> Problem details: Tally the lines in these records that hold the string "presidente", and reply with the number alone.

> Given data:
════════

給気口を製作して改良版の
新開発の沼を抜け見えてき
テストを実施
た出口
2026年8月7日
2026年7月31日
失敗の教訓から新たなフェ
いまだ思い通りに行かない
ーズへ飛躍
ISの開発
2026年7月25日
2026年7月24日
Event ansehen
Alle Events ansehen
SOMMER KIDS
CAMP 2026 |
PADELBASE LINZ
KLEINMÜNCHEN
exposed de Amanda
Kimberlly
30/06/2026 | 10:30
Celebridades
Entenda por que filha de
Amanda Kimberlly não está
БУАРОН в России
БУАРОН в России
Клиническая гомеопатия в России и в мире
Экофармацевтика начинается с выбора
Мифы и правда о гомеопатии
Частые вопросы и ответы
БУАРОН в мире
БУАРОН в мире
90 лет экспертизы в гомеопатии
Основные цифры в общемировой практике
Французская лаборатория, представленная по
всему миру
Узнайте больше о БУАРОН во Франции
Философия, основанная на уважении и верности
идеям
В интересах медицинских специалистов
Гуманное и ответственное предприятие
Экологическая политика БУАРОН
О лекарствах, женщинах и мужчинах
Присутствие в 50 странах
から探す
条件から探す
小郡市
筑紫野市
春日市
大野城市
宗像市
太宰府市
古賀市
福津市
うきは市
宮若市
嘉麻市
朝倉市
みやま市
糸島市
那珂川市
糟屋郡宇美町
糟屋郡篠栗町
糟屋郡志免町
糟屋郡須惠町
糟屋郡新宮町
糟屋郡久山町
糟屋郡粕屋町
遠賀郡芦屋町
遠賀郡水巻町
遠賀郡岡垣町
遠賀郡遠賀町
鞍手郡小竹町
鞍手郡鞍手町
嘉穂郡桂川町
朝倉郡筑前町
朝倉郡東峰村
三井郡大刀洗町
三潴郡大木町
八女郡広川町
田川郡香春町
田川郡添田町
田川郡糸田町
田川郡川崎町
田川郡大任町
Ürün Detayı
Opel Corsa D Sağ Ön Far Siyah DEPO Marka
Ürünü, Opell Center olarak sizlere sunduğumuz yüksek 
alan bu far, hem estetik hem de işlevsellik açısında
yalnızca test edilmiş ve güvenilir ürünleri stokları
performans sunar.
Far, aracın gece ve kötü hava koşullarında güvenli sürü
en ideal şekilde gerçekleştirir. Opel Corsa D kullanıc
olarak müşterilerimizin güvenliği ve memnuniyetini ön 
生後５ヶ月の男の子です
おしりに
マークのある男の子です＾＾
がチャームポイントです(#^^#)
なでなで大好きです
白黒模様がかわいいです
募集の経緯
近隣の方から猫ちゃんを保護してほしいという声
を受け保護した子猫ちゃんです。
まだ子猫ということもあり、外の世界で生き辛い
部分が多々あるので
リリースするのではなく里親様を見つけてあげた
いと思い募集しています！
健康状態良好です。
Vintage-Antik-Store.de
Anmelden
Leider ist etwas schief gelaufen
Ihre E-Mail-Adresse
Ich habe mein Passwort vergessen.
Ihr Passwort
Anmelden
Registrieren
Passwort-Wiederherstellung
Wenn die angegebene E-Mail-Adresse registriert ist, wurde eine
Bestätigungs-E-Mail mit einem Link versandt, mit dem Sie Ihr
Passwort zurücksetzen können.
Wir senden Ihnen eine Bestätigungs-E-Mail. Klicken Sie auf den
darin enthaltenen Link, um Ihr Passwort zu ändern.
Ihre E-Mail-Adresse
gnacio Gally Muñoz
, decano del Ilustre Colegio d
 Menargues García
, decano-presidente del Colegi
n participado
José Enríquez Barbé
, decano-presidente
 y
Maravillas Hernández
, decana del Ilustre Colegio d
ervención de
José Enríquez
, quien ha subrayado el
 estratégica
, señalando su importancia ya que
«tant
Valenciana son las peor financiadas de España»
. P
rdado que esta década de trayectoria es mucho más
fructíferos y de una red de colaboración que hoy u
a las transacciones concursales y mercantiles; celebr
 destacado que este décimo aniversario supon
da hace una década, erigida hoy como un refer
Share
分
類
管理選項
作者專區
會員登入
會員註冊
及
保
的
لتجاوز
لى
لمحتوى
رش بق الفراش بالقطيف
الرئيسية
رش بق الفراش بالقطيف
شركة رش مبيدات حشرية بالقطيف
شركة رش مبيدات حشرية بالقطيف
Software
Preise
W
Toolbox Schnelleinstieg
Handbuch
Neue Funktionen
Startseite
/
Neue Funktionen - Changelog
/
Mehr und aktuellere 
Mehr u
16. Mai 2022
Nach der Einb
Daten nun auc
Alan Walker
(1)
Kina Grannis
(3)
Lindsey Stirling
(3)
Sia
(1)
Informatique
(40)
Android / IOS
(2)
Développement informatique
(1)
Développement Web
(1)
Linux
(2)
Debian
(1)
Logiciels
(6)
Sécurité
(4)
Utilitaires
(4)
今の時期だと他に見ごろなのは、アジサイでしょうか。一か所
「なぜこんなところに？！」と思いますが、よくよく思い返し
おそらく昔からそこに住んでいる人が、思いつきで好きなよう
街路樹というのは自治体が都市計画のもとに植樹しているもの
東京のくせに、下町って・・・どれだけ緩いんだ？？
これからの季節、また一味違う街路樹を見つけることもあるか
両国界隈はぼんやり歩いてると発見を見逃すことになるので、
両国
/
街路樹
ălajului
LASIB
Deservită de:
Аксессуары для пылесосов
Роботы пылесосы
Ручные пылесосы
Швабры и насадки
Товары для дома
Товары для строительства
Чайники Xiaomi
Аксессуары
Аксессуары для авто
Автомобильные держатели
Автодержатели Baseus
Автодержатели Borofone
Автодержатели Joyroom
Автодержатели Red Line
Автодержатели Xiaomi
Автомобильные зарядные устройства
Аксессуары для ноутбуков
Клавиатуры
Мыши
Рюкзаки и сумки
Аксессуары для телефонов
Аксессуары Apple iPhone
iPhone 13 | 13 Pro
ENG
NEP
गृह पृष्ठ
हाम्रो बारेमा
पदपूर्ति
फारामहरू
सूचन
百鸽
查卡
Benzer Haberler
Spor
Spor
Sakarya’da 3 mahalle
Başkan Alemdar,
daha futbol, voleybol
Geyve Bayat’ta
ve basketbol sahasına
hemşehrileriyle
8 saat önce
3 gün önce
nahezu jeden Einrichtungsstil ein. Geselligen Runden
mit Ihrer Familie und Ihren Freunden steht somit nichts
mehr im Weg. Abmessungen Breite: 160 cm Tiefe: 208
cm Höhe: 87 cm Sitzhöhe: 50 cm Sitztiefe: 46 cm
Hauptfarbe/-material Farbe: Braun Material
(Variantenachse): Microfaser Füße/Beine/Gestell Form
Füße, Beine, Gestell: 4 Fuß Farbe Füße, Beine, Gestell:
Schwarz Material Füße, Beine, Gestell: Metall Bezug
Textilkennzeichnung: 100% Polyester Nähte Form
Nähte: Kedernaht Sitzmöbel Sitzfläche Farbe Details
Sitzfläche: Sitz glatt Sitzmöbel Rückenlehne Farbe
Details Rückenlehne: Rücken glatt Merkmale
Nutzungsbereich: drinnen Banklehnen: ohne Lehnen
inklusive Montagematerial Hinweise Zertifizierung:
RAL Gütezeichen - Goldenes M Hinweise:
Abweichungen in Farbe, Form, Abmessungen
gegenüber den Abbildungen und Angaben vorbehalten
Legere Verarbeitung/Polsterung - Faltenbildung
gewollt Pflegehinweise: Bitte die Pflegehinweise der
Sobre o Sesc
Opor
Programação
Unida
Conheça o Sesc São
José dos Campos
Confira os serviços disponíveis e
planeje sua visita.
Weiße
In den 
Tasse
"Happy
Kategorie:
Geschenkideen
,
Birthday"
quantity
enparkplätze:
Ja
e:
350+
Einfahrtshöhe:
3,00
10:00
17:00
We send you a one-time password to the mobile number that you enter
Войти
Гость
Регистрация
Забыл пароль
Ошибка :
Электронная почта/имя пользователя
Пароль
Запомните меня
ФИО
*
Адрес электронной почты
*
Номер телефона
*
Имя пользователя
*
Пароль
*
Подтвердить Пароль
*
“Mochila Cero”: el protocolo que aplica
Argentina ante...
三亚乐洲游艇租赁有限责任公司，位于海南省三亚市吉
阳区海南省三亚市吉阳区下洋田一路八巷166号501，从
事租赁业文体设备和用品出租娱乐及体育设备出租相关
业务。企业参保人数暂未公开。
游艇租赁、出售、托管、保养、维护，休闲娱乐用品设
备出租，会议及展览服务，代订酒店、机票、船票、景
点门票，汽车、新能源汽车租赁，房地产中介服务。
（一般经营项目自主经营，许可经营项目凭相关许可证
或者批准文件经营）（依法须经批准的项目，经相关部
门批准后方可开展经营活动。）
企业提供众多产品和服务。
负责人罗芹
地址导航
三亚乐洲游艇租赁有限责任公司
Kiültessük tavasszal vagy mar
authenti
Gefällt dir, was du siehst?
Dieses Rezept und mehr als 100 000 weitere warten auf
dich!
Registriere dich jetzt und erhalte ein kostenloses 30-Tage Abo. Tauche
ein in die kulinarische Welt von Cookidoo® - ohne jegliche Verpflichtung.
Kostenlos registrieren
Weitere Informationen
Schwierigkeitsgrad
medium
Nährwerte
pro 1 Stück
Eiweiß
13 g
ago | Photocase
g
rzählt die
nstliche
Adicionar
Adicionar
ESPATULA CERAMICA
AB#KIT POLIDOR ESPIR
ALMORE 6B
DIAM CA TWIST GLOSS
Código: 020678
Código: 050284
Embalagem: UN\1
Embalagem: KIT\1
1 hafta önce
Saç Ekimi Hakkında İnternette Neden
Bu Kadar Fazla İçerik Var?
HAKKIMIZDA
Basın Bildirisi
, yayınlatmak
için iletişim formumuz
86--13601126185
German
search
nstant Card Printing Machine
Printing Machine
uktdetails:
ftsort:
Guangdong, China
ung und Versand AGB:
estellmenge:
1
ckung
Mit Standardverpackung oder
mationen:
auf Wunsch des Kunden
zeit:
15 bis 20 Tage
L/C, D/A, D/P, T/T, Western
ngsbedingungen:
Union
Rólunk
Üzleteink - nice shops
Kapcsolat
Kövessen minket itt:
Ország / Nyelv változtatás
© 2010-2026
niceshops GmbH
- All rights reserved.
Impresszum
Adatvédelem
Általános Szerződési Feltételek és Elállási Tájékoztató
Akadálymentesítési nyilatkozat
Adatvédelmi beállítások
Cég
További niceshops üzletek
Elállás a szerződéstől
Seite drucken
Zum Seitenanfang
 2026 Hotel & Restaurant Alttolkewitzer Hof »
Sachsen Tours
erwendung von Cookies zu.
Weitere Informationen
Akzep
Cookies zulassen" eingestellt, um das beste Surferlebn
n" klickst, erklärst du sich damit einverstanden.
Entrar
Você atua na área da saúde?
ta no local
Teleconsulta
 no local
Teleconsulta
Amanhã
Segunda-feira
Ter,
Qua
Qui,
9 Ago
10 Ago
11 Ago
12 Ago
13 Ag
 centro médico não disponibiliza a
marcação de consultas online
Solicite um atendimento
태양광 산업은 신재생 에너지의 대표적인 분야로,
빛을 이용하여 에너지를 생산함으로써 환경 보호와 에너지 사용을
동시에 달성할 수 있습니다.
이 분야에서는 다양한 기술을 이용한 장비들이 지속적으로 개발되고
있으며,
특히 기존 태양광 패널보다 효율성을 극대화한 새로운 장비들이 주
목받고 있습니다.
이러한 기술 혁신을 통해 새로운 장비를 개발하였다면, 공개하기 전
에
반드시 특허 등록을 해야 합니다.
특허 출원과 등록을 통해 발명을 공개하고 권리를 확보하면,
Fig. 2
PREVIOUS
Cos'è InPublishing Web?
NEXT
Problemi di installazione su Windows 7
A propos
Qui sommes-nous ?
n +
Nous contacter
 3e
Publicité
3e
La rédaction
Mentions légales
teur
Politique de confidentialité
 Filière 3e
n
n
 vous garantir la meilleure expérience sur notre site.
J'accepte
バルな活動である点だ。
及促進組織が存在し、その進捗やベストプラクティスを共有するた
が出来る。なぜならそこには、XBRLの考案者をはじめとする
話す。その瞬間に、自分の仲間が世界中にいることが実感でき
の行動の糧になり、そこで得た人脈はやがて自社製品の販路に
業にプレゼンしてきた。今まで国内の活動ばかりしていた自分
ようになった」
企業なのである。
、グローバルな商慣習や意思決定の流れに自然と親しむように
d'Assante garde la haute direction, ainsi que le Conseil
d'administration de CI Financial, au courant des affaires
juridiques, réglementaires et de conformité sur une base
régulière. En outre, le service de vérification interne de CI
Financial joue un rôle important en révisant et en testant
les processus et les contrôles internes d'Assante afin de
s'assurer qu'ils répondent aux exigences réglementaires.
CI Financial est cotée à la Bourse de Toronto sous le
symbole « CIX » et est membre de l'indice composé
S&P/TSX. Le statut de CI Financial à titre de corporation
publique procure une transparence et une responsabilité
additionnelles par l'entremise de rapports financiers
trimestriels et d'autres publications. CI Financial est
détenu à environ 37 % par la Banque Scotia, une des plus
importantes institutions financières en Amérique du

════════

> Solution below: 2